In this paper, we propose a new kernel correlation coefficient (KECC), with an emphasis on its robustness against impulsive noise and/or monotonic nonlinear transformations. To gain further insight, we compared KECC with other four correlation coefficients, namely, Pearson's product moment correlation coefficient (PPMCC), Kendall's tau (KT), Spearman's rho (SR) and order statistics correlation coefficient (OSCC). Extensive simulation experiments were conducted under linear, nonlinear, normal and contaminated Gaussian models (CGM) based on seven means of performance evaluation. Theoretical analysis showed that KECC satisfies various desired properties.
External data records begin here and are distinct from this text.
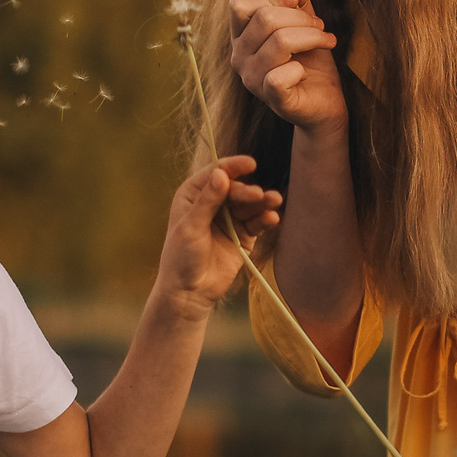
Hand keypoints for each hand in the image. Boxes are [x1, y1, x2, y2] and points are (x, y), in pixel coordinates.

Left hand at [155, 154, 280, 312]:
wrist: (190, 292)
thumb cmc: (181, 258)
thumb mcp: (191, 227)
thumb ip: (207, 201)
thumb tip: (221, 174)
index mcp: (194, 195)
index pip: (216, 174)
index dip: (233, 167)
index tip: (250, 164)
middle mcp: (213, 203)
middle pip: (236, 188)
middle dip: (248, 191)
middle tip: (259, 195)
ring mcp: (230, 219)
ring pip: (250, 204)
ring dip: (263, 202)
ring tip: (275, 201)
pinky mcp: (243, 235)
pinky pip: (257, 222)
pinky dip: (265, 219)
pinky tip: (272, 218)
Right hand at [228, 0, 345, 135]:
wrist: (325, 102)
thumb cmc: (312, 64)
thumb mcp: (306, 27)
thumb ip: (297, 4)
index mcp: (242, 37)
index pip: (240, 5)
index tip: (296, 2)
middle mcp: (239, 57)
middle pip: (264, 19)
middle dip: (300, 17)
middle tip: (320, 26)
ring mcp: (252, 79)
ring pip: (280, 41)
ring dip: (311, 37)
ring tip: (327, 41)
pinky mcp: (271, 98)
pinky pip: (280, 74)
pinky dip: (299, 68)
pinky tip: (305, 71)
Numerical results suggest that KECC performs equally well with the optimal PPMCC under the bivariate normal model, and outperforms the others when impulsive noise and/or nonlinearity exist in the data. Moreover, KECC can detect accurately the time delay of signals corrupted by impulsive noise. Last but not least, KECC runs in linearithmic time, only slightly slower than the fastest PPMCC. The advantages of KECC revealed in this work might shed new light on the topic of correlation analysis, which is important in many areas including signal processing.